**Required work**
Can you write out the data again, starting at the very beginning and going through the line with "Clock: 2,30", swapping "Requirements" for "Rules" and leaving everything else unchanged? Give only those lines.

········

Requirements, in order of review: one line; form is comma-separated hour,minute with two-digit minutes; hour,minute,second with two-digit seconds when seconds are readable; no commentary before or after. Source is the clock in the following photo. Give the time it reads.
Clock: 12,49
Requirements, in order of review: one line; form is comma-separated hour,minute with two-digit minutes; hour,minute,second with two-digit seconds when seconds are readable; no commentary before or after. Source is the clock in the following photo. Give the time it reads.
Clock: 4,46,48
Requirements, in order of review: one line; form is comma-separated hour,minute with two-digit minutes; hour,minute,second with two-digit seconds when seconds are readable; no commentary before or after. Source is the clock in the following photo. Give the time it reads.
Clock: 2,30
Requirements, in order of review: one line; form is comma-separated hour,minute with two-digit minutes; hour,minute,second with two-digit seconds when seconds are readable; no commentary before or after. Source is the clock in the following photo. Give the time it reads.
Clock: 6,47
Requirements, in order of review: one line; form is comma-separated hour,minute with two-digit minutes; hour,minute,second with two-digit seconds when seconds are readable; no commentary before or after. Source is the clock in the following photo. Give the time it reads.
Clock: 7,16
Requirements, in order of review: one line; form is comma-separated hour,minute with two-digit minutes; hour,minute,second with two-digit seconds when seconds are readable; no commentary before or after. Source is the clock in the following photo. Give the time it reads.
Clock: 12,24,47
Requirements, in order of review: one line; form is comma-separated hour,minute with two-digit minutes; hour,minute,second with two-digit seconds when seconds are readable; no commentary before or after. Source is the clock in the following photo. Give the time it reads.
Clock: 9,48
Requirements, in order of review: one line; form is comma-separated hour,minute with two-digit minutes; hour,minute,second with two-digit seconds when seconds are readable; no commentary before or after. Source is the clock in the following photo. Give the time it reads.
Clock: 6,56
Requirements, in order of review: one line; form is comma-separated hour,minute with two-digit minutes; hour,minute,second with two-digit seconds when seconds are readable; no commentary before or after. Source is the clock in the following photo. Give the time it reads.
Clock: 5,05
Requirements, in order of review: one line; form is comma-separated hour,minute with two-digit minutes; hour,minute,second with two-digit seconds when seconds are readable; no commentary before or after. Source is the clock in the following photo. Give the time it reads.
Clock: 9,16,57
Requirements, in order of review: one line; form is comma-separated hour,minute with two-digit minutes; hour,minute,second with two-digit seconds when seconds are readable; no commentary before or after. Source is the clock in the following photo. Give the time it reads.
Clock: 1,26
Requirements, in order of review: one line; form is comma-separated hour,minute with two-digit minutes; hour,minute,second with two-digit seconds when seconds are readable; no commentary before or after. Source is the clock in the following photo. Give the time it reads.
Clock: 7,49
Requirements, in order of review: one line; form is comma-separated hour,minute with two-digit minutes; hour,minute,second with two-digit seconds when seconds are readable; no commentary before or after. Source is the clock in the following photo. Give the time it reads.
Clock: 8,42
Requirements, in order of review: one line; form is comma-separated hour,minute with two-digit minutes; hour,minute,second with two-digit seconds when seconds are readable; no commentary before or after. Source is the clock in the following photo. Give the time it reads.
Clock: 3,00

········

**Task result**
Rules, in order of review: one line; form is comma-separated hour,minute with two-digit minutes; hour,minute,second with two-digit seconds when seconds are readable; no commentary before or after. Source is the clock in the following photo. Give the time it reads.
Clock: 12,49
Rules, in order of review: one line; form is comma-separated hour,minute with two-digit minutes; hour,minute,second with two-digit seconds when seconds are readable; no commentary before or after. Source is the clock in the following photo. Give the time it reads.
Clock: 4,46,48
Rules, in order of review: one line; form is comma-separated hour,minute with two-digit minutes; hour,minute,second with two-digit seconds when seconds are readable; no commentary before or after. Source is the clock in the following photo. Give the time it reads.
Clock: 2,30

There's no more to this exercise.